10. Playing dress-up with the locals
There are lots of Ifugao costumes to wear for a minimal fee. Locals will help you tie the tapis around your waist complete with their traditional belt, a big poncho top, and headdress. Oh, and you can also hold a spear while you’re at it. Don’t be surprised if even foreign tourists will want to take a photo with you.
11. Getting your portrait sketched at Tam-awan Village
Tourists who are interested to know more about tribe lifestyle can visit Tam-awan Village. Aside from hosting different tribal artworks at the gallery, you also have the option to stay for the night. Souvenirs are also available at the craft shop. But the best souvenir to take home is to have your portrait sketched by one of their artists.

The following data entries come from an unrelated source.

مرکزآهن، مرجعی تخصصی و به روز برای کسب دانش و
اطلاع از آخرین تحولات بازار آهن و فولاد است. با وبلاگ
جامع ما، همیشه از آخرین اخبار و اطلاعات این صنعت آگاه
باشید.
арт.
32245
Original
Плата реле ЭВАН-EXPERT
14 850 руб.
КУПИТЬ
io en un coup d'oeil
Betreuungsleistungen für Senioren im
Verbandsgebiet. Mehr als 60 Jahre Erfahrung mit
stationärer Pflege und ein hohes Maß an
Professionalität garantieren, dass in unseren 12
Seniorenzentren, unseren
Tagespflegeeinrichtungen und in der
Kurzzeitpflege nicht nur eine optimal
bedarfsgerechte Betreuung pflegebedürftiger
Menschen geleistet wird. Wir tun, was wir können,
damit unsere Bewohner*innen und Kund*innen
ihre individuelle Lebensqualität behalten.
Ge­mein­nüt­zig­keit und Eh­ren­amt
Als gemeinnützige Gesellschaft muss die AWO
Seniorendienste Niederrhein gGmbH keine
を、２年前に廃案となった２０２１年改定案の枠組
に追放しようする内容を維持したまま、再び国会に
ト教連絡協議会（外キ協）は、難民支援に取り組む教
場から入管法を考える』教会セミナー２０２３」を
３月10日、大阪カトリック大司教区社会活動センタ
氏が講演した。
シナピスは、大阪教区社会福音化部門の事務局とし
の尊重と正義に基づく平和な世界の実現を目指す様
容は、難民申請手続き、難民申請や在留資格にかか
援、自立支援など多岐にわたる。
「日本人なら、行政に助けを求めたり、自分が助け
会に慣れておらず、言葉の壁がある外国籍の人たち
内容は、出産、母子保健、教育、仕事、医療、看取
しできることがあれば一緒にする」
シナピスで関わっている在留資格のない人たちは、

12. Burying your negative thoughts in Cemetery of Negativism
The Cemetery of Negativism is not your typical cemetery. It is a symbolic cemetery founded by Major John Hightower in the early 1980s to encourage visitors to bury their negative thoughts, attitude and emotions—aka “bad vibes”. There are no crosses on gravestones. Cartoon-character-like animals with punny epitaphs are engraved on “tombs”. People who want to change their outlook on life can bury all their negative thoughts in this cemetery, all in hopes that they’ll leave the cemetery with a lighter heart.
13. Supporting local products
Make it a habit to support local products when visiting a destination. In Baguio, you can buy sundot kulangot (its name means “picked booger” in English but trust me, this is no booger)—a sweet delicacy encased in small coconut shells.
You can also buy Good Shepherd Convent’s ube jam and strawberry jam. Don’t forget to try Baguio Country Club’s famous raisin bread, which can now be bought in SM City Baguio in a stall named Villa Cordillera.
We hope this can cover all the ways to bond with your family and friends in Baguio. Pack your favourite jacket and sneakers to make your trip even more memorable when you take those fabulous #OOTD and #groufie photos with the fam!